What he should have said was "I'm a moron." That fool had four properties, all with Adjustable Rate Mortgages. He said he was paying $1200 a month (at some point) for a four bedroom house, and that the mortgage tripled. Even worse, I think he was a construction worker. In Vegas, that once meant living high on the hog and now means poverty forced relocation.

He went on, explaining what he did and did not like about Vegas. He asked me where I used to live. I told him. He then explained the 215 Beltway to me as if I hadn't told him I lived there. He asked me how I liked San Francisco and eventually ran out of things to say. Meanwhile the Vehicle Verification is still going on in front of me and the woman is digging in her trunk. What does this state want from it's drivers?
"My friend from Vegas might have a pen you can borrow."
Never in my life have I ever wanted to say "No you didn't" as much as I did then. The Foreclosure Fool offered a pen of mine to a friend who had missed the whole exchange.
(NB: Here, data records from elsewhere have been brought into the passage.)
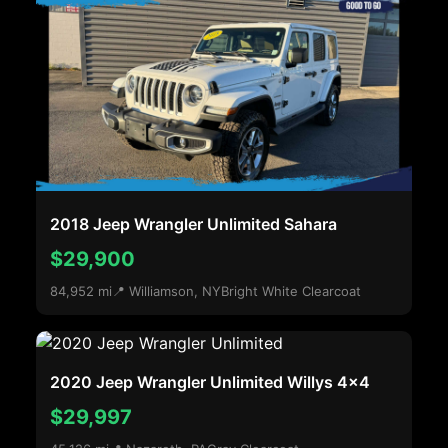
2018 Jeep Wrangler Unlimited Sahara
$29,900
84,952 mi
📍 Williamson, NY
Bright White Clearcoat
2020 Jeep Wrangler Unlimited Willys 4x4
$29,997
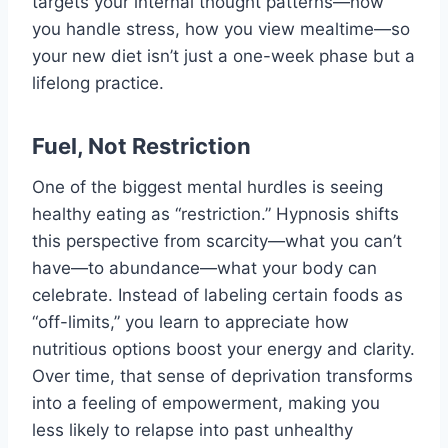
targets your internal thought patterns—how
you handle stress, how you view mealtime—so
your new diet isn’t just a one-week phase but a
lifelong practice.
Fuel, Not Restriction
One of the biggest mental hurdles is seeing
healthy eating as “restriction.” Hypnosis shifts
this perspective from scarcity—what you can’t
have—to abundance—what your body can
celebrate. Instead of labeling certain foods as
“off-limits,” you learn to appreciate how
nutritious options boost your energy and clarity.
Over time, that sense of deprivation transforms
into a feeling of empowerment, making you
less likely to relapse into past unhealthy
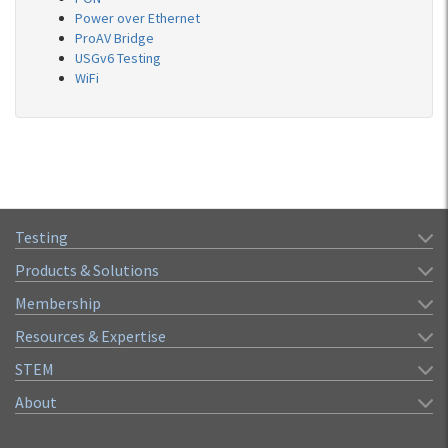
Power over Ethernet
ProAV Bridge
USGv6 Testing
WiFi
Testing
Products & Solutions
Membership
Resources & Expertise
STEM
About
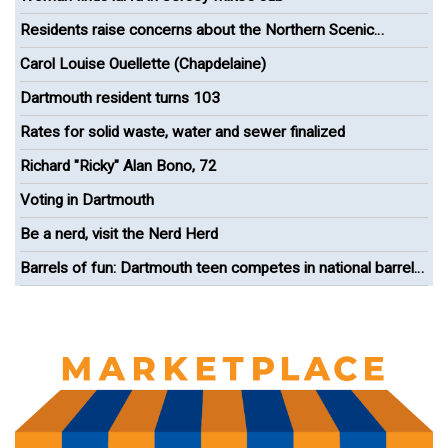
Residents raise concerns about the Northern Scenic
Greenway Bike Path
Carol Louise Ouellette (Chapdelaine)
Dartmouth resident turns 103
Rates for solid waste, water and sewer finalized
Richard "Ricky" Alan Bono, 72
Voting in Dartmouth
Be a nerd, visit the Nerd Herd
Barrels of fun: Dartmouth teen competes in national barrel
racing competition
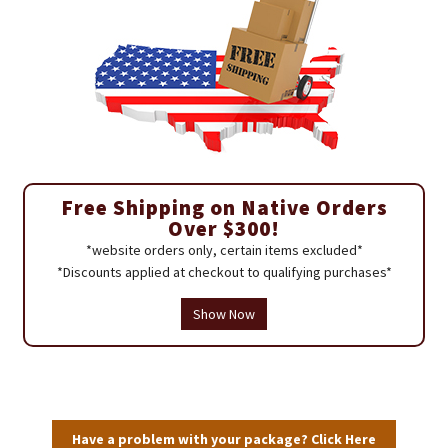
Free Shipping on Native Orders
Over $300!
*website orders only, certain items excluded*
*Discounts applied at checkout to qualifying purchases*
Show Now
Have a problem with your package? Click Here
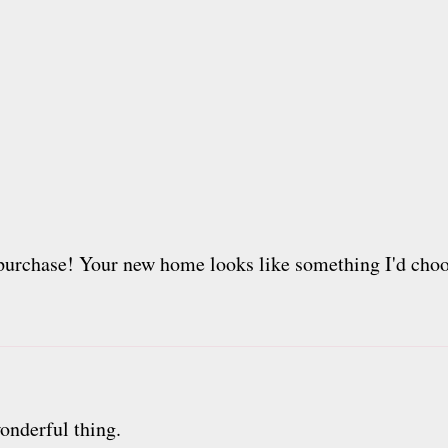
urchase! Your new home looks like something I'd choos
onderful thing.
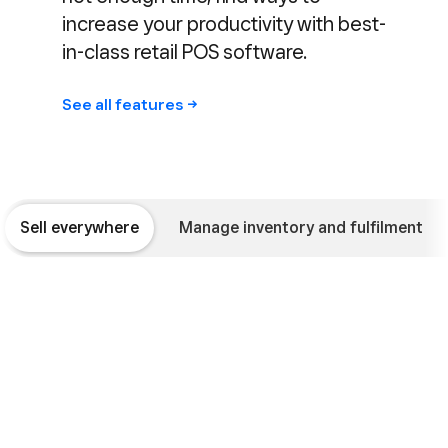
increase your productivity with best-
in-class retail POS software.
See all
features
Sell everywhere
Manage inventory and fulfilment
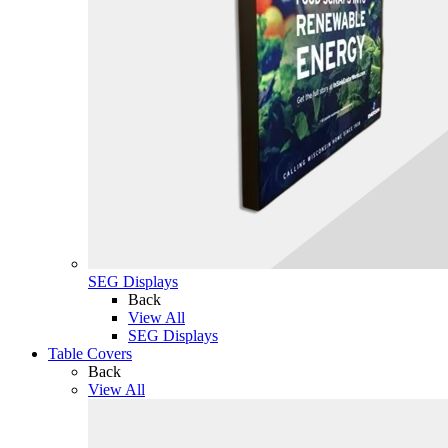
SEG Displays
Back
View All
SEG Displays
Table Covers
Back
View All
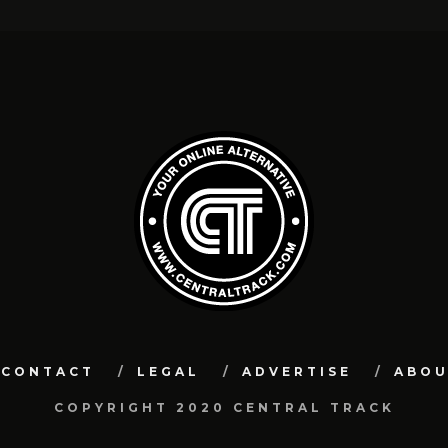
CONTACT
LEGAL
ADVERTISE
ABO
COPYRIGHT 2020 CENTRAL TRACK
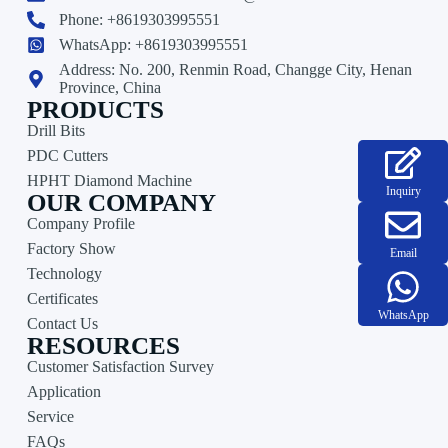
Phone: +8619303995551
WhatsApp: +8619303995551
Address: No. 200, Renmin Road, Changge City, Henan
Province, China
PRODUCTS
Drill Bits
PDC Cutters
HPHT Diamond Machine
Inquiry
OUR COMPANY
Company Profile
Factory Show
Email
Technology
Certificates
WhatsApp
Contact Us
RESOURCES
Customer Satisfaction Survey
Application
Service
FAQs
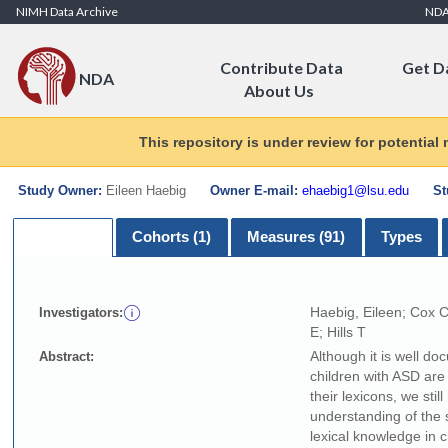
Skip to Content
NIMH Data Archive
ND
Contribute Data
Get D
NDA
About Us
This repository is under review for potential
Study Owner:
Eileen Haebig
Owner E-mail:
ehaebig1@lsu.edu
St
Summary
Cohorts (1)
Measures (91)
Types
Haebig, Eileen; Cox 
Investigators:
E; Hills T
Although it is well do
Abstract:
children with ASD are
their lexicons, we stil
understanding of the s
lexical knowledge in c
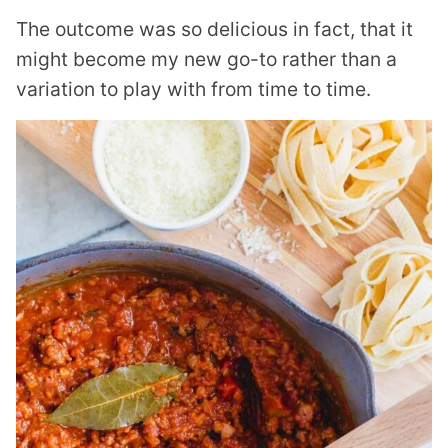
The outcome was so delicious in fact, that it
might become my new go-to rather than a
variation to play with from time to time.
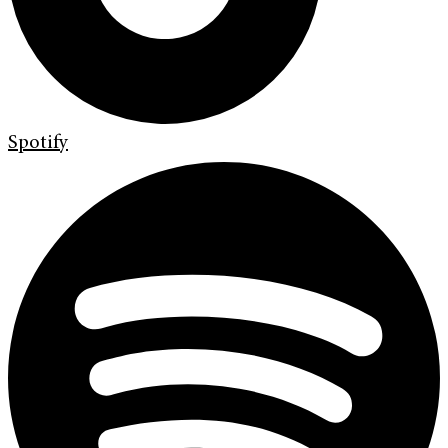
Spotify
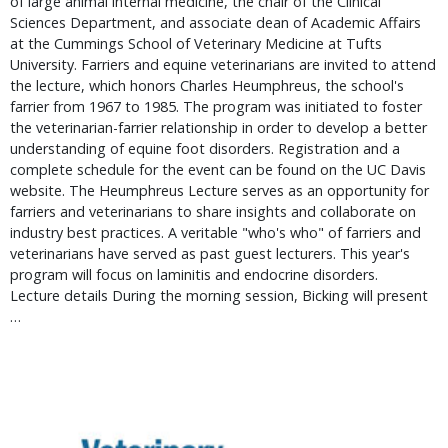
of large animal internal medicine, the chair of the Clinical 
Sciences Department, and associate dean of Academic Affairs 
at the Cummings School of Veterinary Medicine at Tufts 
University. Farriers and equine veterinarians are invited to attend 
the lecture, which honors Charles Heumphreus, the school's 
farrier from 1967 to 1985. The program was initiated to foster 
the veterinarian-farrier relationship in order to develop a better 
understanding of equine foot disorders. Registration and a 
complete schedule for the event can be found on the UC Davis 
website. The Heumphreus Lecture serves as an opportunity for 
farriers and veterinarians to share insights and collaborate on 
industry best practices. A veritable "who's who" of farriers and 
veterinarians have served as past guest lecturers. This year's 
program will focus on laminitis and endocrine disorders.   
Lecture details During the morning session, Bicking will present 
… 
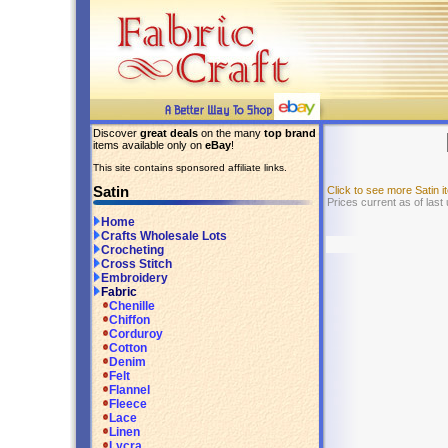
Discover
great deals
on the many
top brand
items available only on
eBay
!
This site contains sponsored affiliate links.
Satin
Click to see more Satin
Prices current as of last
Home
Crafts Wholesale Lots
Crocheting
Cross Stitch
Embroidery
Fabric
Chenille
Chiffon
Corduroy
Cotton
Denim
Felt
Flannel
Fleece
Lace
Linen
Lycra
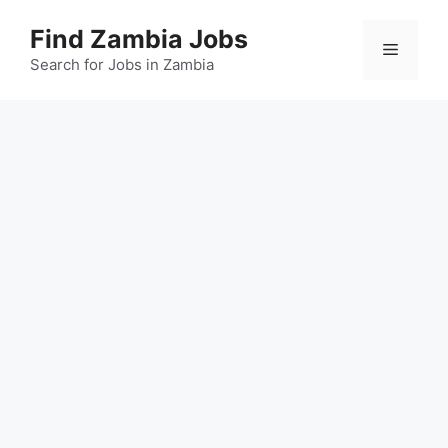
Skip
Find Zambia Jobs
to
Menu
content
Search for Jobs in Zambia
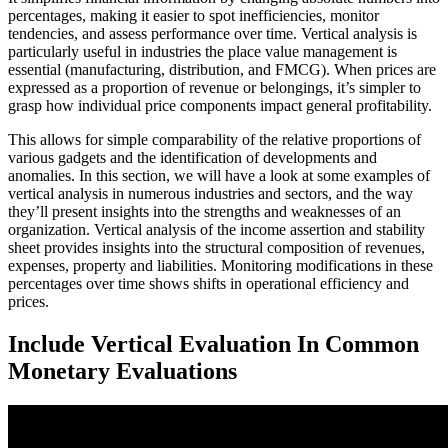
percentages, making it easier to spot inefficiencies, monitor
tendencies, and assess performance over time. Vertical analysis is
particularly useful in industries the place value management is
essential (manufacturing, distribution, and FMCG). When prices are
expressed as a proportion of revenue or belongings, it’s simpler to
grasp how individual price components impact general profitability.
This allows for simple comparability of the relative proportions of
various gadgets and the identification of developments and
anomalies. In this section, we will have a look at some examples of
vertical analysis in numerous industries and sectors, and the way
they’ll present insights into the strengths and weaknesses of an
organization. Vertical analysis of the income assertion and stability
sheet provides insights into the structural composition of revenues,
expenses, property and liabilities. Monitoring modifications in these
percentages over time shows shifts in operational efficiency and
prices.
Include Vertical Evaluation In Common
Monetary Evaluations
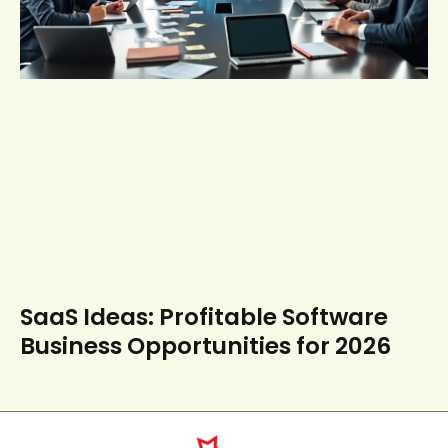
SaaS Ideas: Profitable Software
Business Opportunities for 2026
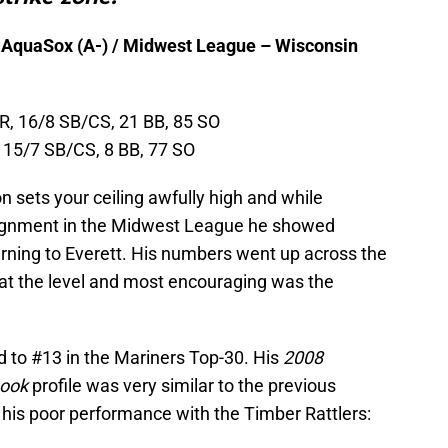
 AquaSox (A-) / Midwest League – Wisconsin
HR, 16/8 SB/CS, 21 BB, 85 SO
, 15/7 SB/CS, 8 BB, 77 SO
sets your ceiling awfully high and while
ssignment in the Midwest League he showed
rning to Everett. His numbers went up across the
at the level and most encouraging was the
 to #13 in the Mariners Top-30. His
2008
book
profile was very similar to the previous
 his poor performance with the Timber Rattlers:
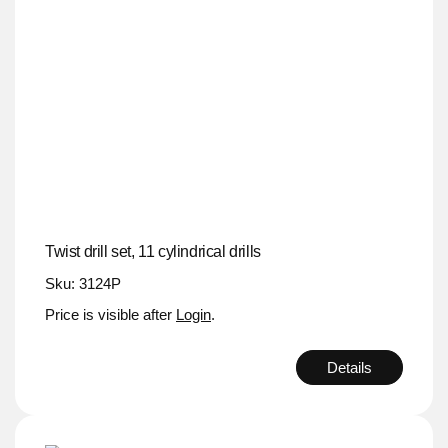
Twist drill set, 11 cylindrical drills
Sku: 3124P
Price is visible after
Login
.
Details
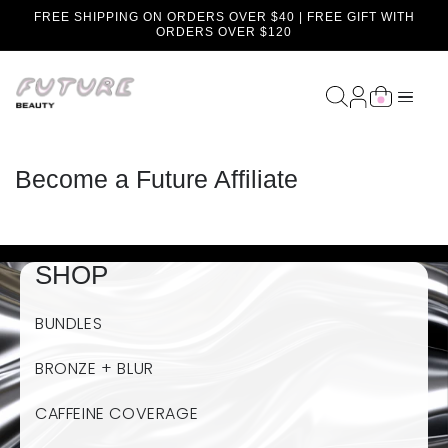
FREE SHIPPING ON ORDERS OVER $40 | FREE GIFT WITH
content
ORDERS OVER $120
Become a Future Affiliate
SHOP
BUNDLES
BRONZE + BLUR
CAFFEINE COVERAGE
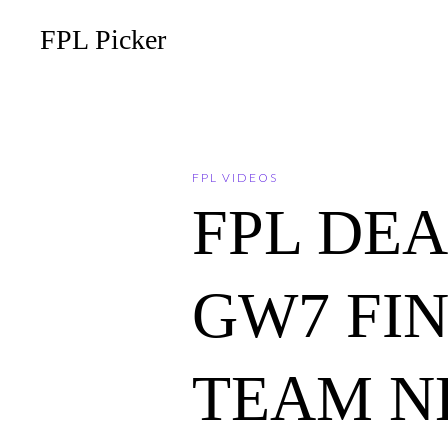
FPL Picker
FPL VIDEOS
FPL DE
GW7 FI
TEAM N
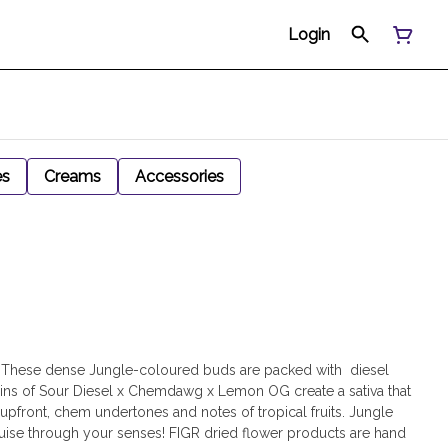
Login
es
Creams
Accessories
 These dense Jungle-coloured buds are packed with diesel
ains of Sour Diesel x Chemdawg x Lemon OG create a sativa that
pfront, chem undertones and notes of tropical fruits. Jungle
ruise through your senses! FIGR dried flower products are hand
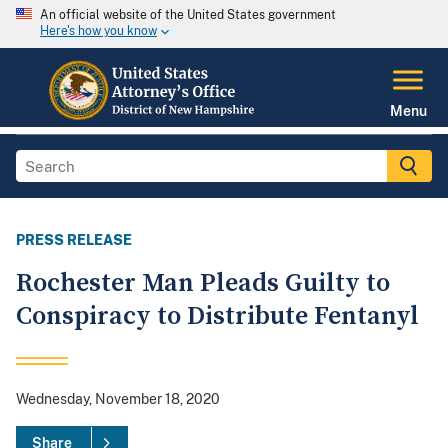
An official website of the United States government
Here's how you know
Menu
PRESS RELEASE
Rochester Man Pleads Guilty to
Conspiracy to Distribute Fentanyl
Wednesday, November 18, 2020
Share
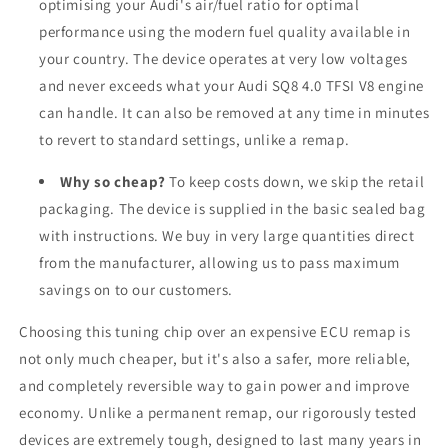
optimising your Audi's air/fuel ratio for optimal
performance using the modern fuel quality available in
your country. The device operates at very low voltages
and never exceeds what your Audi SQ8 4.0 TFSI V8 engine
can handle. It can also be removed at any time in minutes
to revert to standard settings, unlike a remap.
Why so cheap?
To keep costs down, we skip the retail
packaging. The device is supplied in the basic sealed bag
with instructions. We buy in very large quantities direct
from the manufacturer, allowing us to pass maximum
savings on to our customers.
Choosing this tuning chip over an expensive ECU remap is
not only much cheaper, but it's also a safer, more reliable,
and completely reversible way to gain power and improve
economy. Unlike a permanent remap, our rigorously tested
devices are extremely tough, designed to last many years in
The friend was confused, but the FF sent him to my window to ask. I opened my bag and told him I only had a pink pen. He was clearly to macho for that. Plus I'm not even sure the DMV accepts pink ink.

Finally it was time for my vehicle to be verified. I didn't have to go into the trunk, just open the hood. And the guy making the demands did not offer to help. He did though walk me through it. Jesse is in charge of looking under the hood and of dipping sticks and what not. I buy the snacks. So I should not have been surprised when I could not find the bar that props up the hood. I was surprised at how hot the hood had gotten from one drive on a sunny day. Although looking back, I had been idling in case the FF tried to get in and I had to run him down. I paid less attention to the search for the prop bar as my hand started to sizzle. The DMV guy was the first to find it, stealthily planted on the actual hood and not on the car.